Motion capture and analysis of articulated and non-rigid objects

Subject: Motion capture and analysis of articulated and non-rigid objects
Labs: Biorobotics and Biomechanics Laboratory
Faculties: Faculty of Mechanical Engineering
  Faculty of Computer Science
Researchers: Associate Professor Alon Wolf and Professor Ron Kimel

Abstract:

Motion capture is a generic term denoting recording movement and translating that movement onto a digital model. In particular application to the human body, the purpose of motion capture is to measure the motions of rigid segments of the human body during various activities. Such systems have numerous applications, including human motion study in biomechanics, spanning from clinical gait analysis to sport performances and injury prevention, military applications, and motion picture industry. In filmmaking, motion capture (also known as mocap) is used to record actions of human actors, and using that information to animate digital character models in 2D or 3D computer animation.
 
Most existing motion capture systems track special markers placed on rigid parts and joints of the body. The disadvantage of such approaches is first of all the fact of objects attached to the human body or clothes, which in some cases make the subject feel uncomfortable and make the motion unnatural. Secondly, since typically a small number of markers are used, only a sparse set of points is available for tracking. Subtler motions, such as non-rigid deformations of the soft tissues are lost in this way.

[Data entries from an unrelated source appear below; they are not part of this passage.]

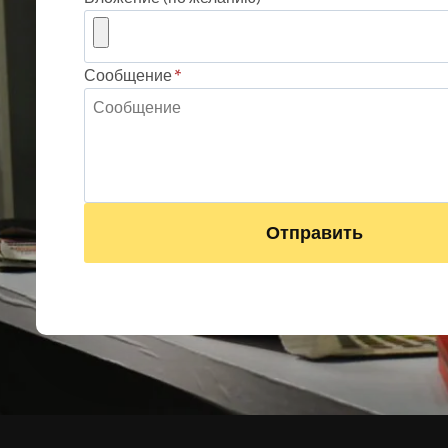
Сообщение
*
Отправить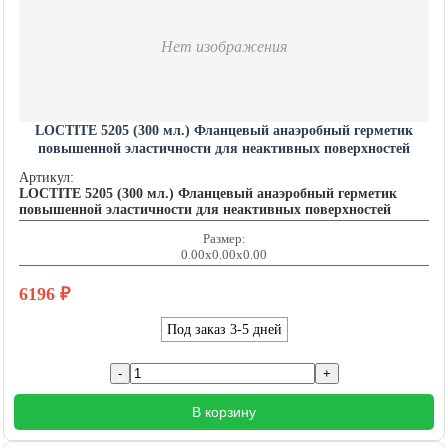
Нет изображения
LOCTITE 5205 (300 мл.) Фланцевый анаэробный герметик
повышенной эластичности для неактивных поверхностей
LOCTITE201460
Артикул:
LOCTITE 5205 (300 мл.) Фланцевый анаэробный герметик
повышенной эластичности для неактивных поверхностей
Размер:
0.00x0.00x0.00
6196
₽
Под заказ 3-5 дней
В корзину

Finally, the use of markers limits the application to controlled scenarios, in which the captured object is prepared and well-known in advance.
 
The scope of the proposed project is to develop a markerless motion capture approach for analysis of generic dynamic objects in natural conditions. Besides removing the standard drawbacks of marker-based motion-capture systems, markerless motion capture would constitute a qualitative improvement, and it would no more be limited to a calibrated lab setting, but could rather be applied in a wide range of natural scenarios. Of particular interest are applications relevant to autonomous systems, such as robot navigation and interaction with surrounding objects (e.g. humans). The proposed solution would naturally allow motion capture of multiple objects and would not be limited to objects known in advance. Motion capture in autonomous systems could become important component, adding novel functionality and extending existing one.
 
The proposed system will be based on a 3D sensor that acquires the body geometry in motion, producing a 3D video of a moving subject. At the second stage, a correspondence between the 3D video frames is established. Since the body is non-rigid, we use intrinsic correspondence which is deformation- invariant. Given the correspondence between every two consecutive 3D frames, the motion is estimated using a 3D version of over-parameterized optical flow. This process automatically determines rigid parts of the body. Finally, the recovered motion and articulated parts will be fit into a kinematic model.